Last year, detached homes increased much more in value relative to condos and townhouses, but this year the opposite is true.
BC Assessment shows a typical west Richmond home (Seafair to Terra Nova) maintained its value, at around $2.7 million; a south Richmond (Steveston to South Arm) home went up only by about one per cent, to roughly $1.5 million; and an east Richmond home increased by five per cent, to over $1 million.
Meanwhile, a typical townhouse went up by about 12 per cent and a typical condo increased anywhere from 23-34 per cent.
There has been widespread purchases of multi-family units in the latter half of 2017. Statistics Canada notes roughly one in four new condos (built in 2016 and thereafter) have been sold offshore; this doesn’t count corporations and beneficial owners, which can conceal their source of funds.
According to the Real Estate Board of Greater Vancouver, the benchmark price of a detached home went up 7.1 per cent in the past year (now $1.7 million), while condos shot up 31.7 per cent (now $637,000) and townhouses went up 13.4 per cent (now $807,900).
Across the board, BC Assessment increased Richmond’s residential values by 7.5 per cent; business/other values by 21.5 per cent; and industrial values by 18.7 per cent.
Because condos and townhouses increased their assessed value at a much greater rate than detached homes, detached home owners can expect relatively lower property taxes, outside of a 3.1 per cent tax hike from city council in December.
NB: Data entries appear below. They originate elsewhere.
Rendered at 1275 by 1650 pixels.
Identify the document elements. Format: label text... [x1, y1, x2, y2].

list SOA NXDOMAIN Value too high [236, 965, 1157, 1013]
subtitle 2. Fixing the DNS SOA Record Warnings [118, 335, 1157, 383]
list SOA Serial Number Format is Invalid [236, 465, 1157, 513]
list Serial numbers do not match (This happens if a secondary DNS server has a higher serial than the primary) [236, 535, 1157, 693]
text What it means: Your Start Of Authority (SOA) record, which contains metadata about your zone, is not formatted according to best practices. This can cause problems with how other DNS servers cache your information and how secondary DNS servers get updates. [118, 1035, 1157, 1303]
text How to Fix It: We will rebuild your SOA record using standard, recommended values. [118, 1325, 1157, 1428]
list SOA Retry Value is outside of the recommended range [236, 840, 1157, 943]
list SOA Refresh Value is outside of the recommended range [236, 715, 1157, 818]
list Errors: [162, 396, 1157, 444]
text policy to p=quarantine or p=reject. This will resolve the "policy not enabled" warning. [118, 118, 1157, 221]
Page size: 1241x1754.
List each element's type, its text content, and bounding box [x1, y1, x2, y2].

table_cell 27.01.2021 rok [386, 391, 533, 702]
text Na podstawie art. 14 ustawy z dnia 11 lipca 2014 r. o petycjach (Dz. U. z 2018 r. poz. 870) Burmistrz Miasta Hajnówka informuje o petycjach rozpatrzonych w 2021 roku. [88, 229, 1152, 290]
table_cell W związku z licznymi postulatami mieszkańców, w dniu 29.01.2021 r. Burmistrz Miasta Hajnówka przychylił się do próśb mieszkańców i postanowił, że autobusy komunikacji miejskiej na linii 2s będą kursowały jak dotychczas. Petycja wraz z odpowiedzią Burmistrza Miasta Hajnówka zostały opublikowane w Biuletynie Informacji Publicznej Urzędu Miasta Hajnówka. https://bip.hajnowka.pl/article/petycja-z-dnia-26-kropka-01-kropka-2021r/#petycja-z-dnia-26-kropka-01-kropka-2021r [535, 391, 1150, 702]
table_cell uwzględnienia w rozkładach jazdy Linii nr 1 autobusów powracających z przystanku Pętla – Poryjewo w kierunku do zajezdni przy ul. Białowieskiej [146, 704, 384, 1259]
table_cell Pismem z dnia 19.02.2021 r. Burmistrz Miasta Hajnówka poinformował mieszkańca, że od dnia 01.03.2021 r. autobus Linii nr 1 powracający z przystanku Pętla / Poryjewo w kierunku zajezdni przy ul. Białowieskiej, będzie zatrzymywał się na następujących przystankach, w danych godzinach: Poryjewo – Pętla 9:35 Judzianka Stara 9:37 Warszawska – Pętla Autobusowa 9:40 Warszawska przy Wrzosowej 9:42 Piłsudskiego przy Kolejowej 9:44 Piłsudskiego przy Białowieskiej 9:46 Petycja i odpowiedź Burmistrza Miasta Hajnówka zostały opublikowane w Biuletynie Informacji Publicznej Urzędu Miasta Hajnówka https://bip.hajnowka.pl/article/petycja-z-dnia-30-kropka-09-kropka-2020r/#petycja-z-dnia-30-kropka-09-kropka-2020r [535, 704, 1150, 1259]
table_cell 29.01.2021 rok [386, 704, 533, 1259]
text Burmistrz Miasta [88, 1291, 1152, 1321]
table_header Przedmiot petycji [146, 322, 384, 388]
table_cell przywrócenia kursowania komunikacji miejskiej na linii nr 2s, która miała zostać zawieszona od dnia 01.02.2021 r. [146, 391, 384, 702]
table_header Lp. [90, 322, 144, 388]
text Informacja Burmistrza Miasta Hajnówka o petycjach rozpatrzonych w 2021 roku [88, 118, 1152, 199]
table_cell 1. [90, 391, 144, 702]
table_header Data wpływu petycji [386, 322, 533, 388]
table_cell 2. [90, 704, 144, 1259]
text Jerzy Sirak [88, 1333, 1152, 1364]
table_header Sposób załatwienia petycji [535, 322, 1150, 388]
Property taxes are based on one’s share of total land value.
The top assessed residential property in Richmond is an acreage at 12911 No. 3 Road, coming in at $12.4 million. The property is previously reported to be owned by Chinese real estate tycoon Kevin Sun, who is under investigation in relation to fraud and banking scandals.
Most of Richmond’s top valued properties are on acreages inside the Agricultural Land Reserve (ALR). The second most expensive property is at 13511 No. 4 Road, at the corner of Dyke Road, valued at $10.2 million.